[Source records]
———

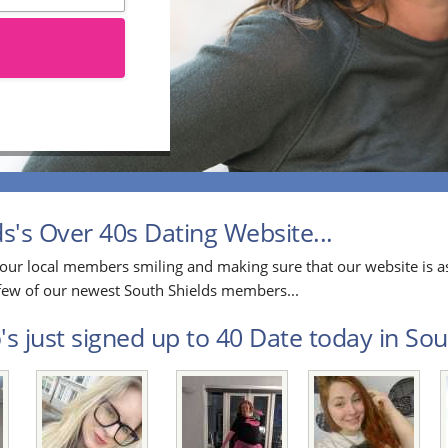
's Over 40s Dating Website...
our local members smiling and making sure that our website is as
a few of our newest South Shields members...
s just signed up to 40 Date today in Sout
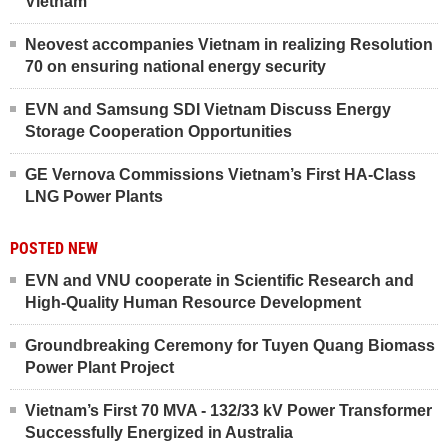
Vietnam
Neovest accompanies Vietnam in realizing Resolution
70 on ensuring national energy security
EVN and Samsung SDI Vietnam Discuss Energy
Storage Cooperation Opportunities
GE Vernova Commissions Vietnam’s First HA-Class
LNG Power Plants
POSTED NEW
EVN and VNU cooperate in Scientific Research and
High-Quality Human Resource Development
Groundbreaking Ceremony for Tuyen Quang Biomass
Power Plant Project
Vietnam’s First 70 MVA - 132/33 kV Power Transformer
Successfully Energized in Australia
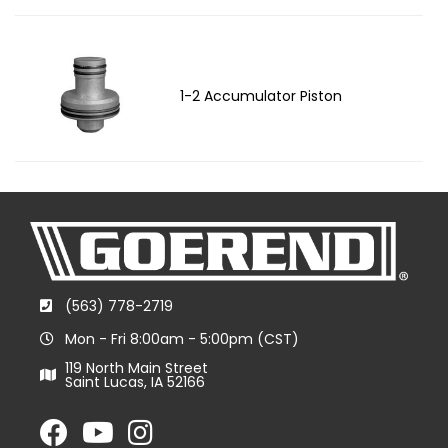
1-2 Accumulator Piston
(563) 778-2719
Mon - Fri 8:00am - 5:00pm (CST)
119 North Main Street
Saint Lucas, IA 52166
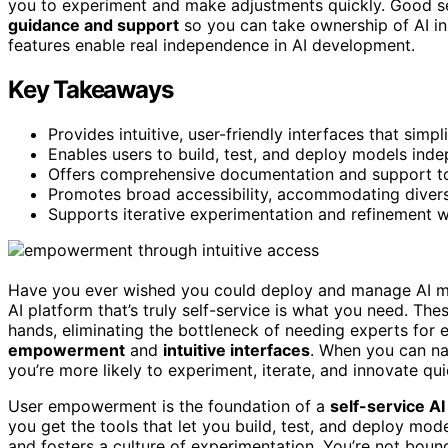
you to experiment and make adjustments quickly. Good sel
guidance and support
so you can take ownership of AI in
features enable real independence in AI development.
Key Takeaways
Provides intuitive, user-friendly interfaces that simp
Enables users to build, test, and deploy models inde
Offers comprehensive documentation and support to
Promotes broad accessibility, accommodating divers
Supports iterative experimentation and refinement w
Have you ever wished you could deploy and manage AI mod
AI platform that’s truly self-service is what you need. Th
hands, eliminating the bottleneck of needing experts for e
empowerment
and
intuitive interfaces
. When you can nav
you’re more likely to experiment, iterate, and innovate qui
User empowerment is the foundation of a
self-service AI
you get the tools that let you build, test, and deploy mo
and fosters a culture of experimentation. You’re not boun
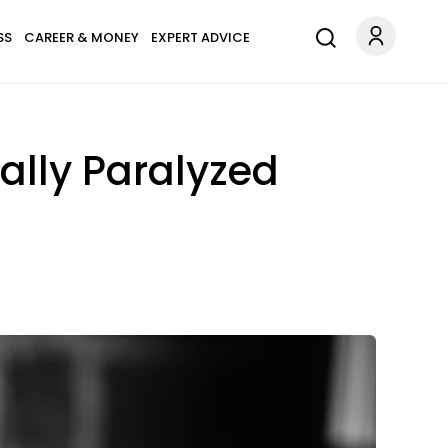
SS
CAREER & MONEY
EXPERT ADVICE
ally Paralyzed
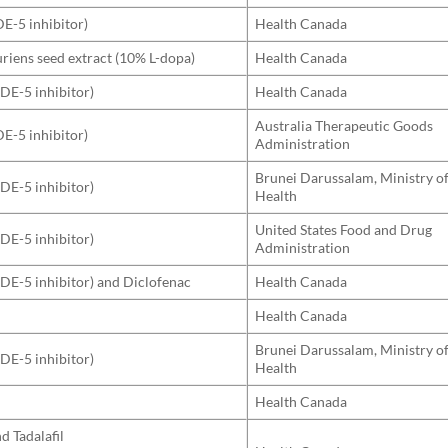
DE-5 inhibitor)
Health Canada
iens seed extract (10% L-dopa)
Health Canada
PDE-5 inhibitor)
Health Canada
Australia Therapeutic Goods
DE-5 inhibitor)
Administration
Brunei Darussalam, Ministry o
PDE-5 inhibitor)
Health
United States Food and Drug
PDE-5 inhibitor)
Administration
(PDE-5 inhibitor) and Diclofenac
Health Canada
Health Canada
Brunei Darussalam, Ministry o
PDE-5 inhibitor)
Health
Health Canada
nd Tadalafil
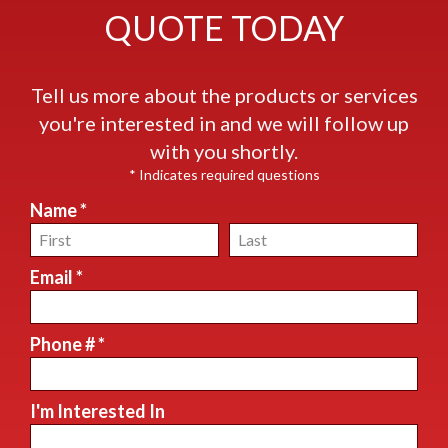
QUOTE TODAY
Tell us more about the products or services
you're interested in and we will follow up
with you shortly.
* Indicates required questions
Name *
First Name
Last Name
Email *
Email
Phone # *
Mobile Phone
I'm Interested In
I'm Interested In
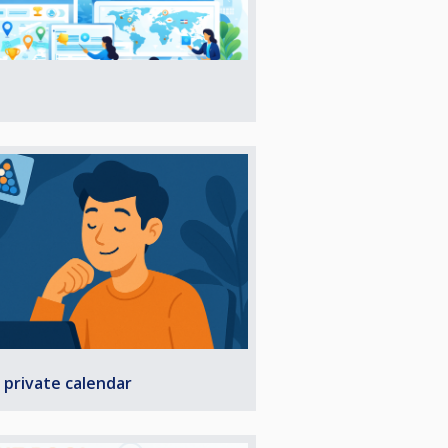
 private calendar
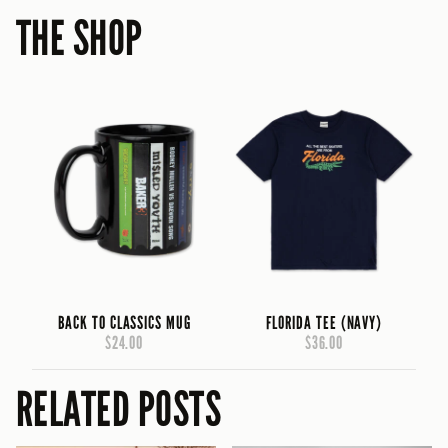
THE SHOP
BACK TO CLASSICS MUG
FLORIDA TEE (NAVY)
$24.00
$36.00
RELATED POSTS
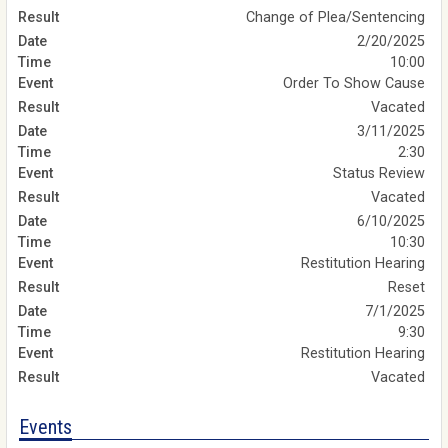
Change of Plea/Sentencing
2/20/2025
10:00
Order To Show Cause
Vacated
3/11/2025
2:30
Status Review
Vacated
6/10/2025
10:30
Restitution Hearing
Reset
7/1/2025
9:30
Restitution Hearing
Vacated
Events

———

*Work to be completed:*
Each line from the top of the records through the one containing "Offers comprehensive documentation" needs to be transcribed exactly, without pictures.

*Result of this task:*
's Over 40s Dating Website...
our local members smiling and making sure that our website is as
a few of our newest South Shields members...
s just signed up to 40 Date today in Sout
Vietnam
Neovest accompanies Vietnam in realizing Resolution
70 on ensuring national energy security
EVN and Samsung SDI Vietnam Discuss Energy
Storage Cooperation Opportunities
GE Vernova Commissions Vietnam’s First HA-Class
LNG Power Plants
POSTED NEW
EVN and VNU cooperate in Scientific Research and
High-Quality Human Resource Development
Groundbreaking Ceremony for Tuyen Quang Biomass
Power Plant Project
Vietnam’s First 70 MVA - 132/33 kV Power Transformer
Successfully Energized in Australia
1-2 Accumulator Piston
(563) 778-2719
Mon - Fri 8:00am - 5:00pm (CST)
119 North Main Street
Saint Lucas, IA 52166
you to experiment and make adjustments quickly. Good sel
guidance and support
so you can take ownership of AI in
features enable real independence in AI development.
Key Takeaways
Provides intuitive, user-friendly interfaces that simp
Enables users to build, test, and deploy models inde
Offers comprehensive documentation and support to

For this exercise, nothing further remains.